* **Task requirements**
Entries follow. Give back exactly the lines starting at the one containing "986 428 8.95" and ending at the one containing "609 487 14.6", and no other lines.

* **Dataset entries**

========================================

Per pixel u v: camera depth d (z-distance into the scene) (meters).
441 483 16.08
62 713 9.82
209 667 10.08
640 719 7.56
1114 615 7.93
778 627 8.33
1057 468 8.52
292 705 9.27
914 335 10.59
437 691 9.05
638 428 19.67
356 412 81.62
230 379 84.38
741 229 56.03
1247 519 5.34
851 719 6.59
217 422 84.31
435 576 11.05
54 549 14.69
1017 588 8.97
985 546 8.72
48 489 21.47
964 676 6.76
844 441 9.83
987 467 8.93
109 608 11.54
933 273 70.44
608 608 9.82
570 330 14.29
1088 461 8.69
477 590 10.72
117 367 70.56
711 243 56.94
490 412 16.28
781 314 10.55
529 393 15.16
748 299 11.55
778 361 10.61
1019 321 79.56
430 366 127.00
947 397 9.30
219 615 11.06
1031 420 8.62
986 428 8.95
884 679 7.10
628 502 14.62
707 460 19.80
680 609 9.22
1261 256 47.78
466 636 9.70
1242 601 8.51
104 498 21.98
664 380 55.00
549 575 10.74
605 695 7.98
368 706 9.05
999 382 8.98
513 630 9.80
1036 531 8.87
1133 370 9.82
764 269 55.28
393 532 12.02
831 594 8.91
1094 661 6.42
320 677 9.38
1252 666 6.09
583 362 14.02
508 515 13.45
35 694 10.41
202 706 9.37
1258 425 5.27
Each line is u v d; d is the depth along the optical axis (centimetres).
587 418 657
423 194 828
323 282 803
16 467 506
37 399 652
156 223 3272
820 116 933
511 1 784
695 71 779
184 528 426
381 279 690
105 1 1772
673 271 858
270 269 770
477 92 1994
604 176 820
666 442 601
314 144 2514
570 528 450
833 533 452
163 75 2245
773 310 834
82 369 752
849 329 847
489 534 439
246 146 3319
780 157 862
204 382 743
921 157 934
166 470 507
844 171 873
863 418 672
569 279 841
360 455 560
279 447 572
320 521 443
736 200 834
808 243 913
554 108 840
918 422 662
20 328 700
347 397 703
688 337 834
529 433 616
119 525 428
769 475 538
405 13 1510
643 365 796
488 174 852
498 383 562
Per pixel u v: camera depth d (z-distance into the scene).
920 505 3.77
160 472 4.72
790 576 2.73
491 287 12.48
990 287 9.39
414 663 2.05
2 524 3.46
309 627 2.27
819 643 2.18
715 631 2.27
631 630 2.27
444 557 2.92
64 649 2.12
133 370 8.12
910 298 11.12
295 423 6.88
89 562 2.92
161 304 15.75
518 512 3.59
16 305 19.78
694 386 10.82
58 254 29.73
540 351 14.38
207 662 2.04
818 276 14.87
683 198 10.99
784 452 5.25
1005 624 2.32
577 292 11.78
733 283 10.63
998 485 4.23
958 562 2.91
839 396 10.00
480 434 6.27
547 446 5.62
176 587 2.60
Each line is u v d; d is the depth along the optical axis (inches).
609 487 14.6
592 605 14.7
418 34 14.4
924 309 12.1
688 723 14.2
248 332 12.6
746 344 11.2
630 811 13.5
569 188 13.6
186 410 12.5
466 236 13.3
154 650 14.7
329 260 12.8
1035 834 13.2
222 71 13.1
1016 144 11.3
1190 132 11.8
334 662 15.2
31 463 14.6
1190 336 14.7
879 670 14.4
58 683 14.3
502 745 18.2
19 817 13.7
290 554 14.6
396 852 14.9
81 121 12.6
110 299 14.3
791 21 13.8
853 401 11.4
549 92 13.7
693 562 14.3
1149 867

========================================

* **Output for this task**
986 428 8.95
884 679 7.10
628 502 14.62
707 460 19.80
680 609 9.22
1261 256 47.78
466 636 9.70
1242 601 8.51
104 498 21.98
664 380 55.00
549 575 10.74
605 695 7.98
368 706 9.05
999 382 8.98
513 630 9.80
1036 531 8.87
1133 370 9.82
764 269 55.28
393 532 12.02
831 594 8.91
1094 661 6.42
320 677 9.38
1252 666 6.09
583 362 14.02
508 515 13.45
35 694 10.41
202 706 9.37
1258 425 5.27
Each line is u v d; d is the depth along the optical axis (centimetres).
587 418 657
423 194 828
323 282 803
16 467 506
37 399 652
156 223 3272
820 116 933
511 1 784
695 71 779
184 528 426
381 279 690
105 1 1772
673 271 858
270 269 770
477 92 1994
604 176 820
666 442 601
314 144 2514
570 528 450
833 533 452
163 75 2245
773 310 834
82 369 752
849 329 847
489 534 439
246 146 3319
780 157 862
204 382 743
921 157 934
166 470 507
844 171 873
863 418 672
569 279 841
360 455 560
279 447 572
320 521 443
736 200 834
808 243 913
554 108 840
918 422 662
20 328 700
347 397 703
688 337 834
529 433 616
119 525 428
769 475 538
405 13 1510
643 365 796
488 174 852
498 383 562
Per pixel u v: camera depth d (z-distance into the scene).
920 505 3.77
160 472 4.72
790 576 2.73
491 287 12.48
990 287 9.39
414 663 2.05
2 524 3.46
309 627 2.27
819 643 2.18
715 631 2.27
631 630 2.27
444 557 2.92
64 649 2.12
133 370 8.12
910 298 11.12
295 423 6.88
89 562 2.92
161 304 15.75
518 512 3.59
16 305 19.78
694 386 10.82
58 254 29.73
540 351 14.38
207 662 2.04
818 276 14.87
683 198 10.99
784 452 5.25
1005 624 2.32
577 292 11.78
733 283 10.63
998 485 4.23
958 562 2.91
839 396 10.00
480 434 6.27
547 446 5.62
176 587 2.60
Each line is u v d; d is the depth along the optical axis (inches).
609 487 14.6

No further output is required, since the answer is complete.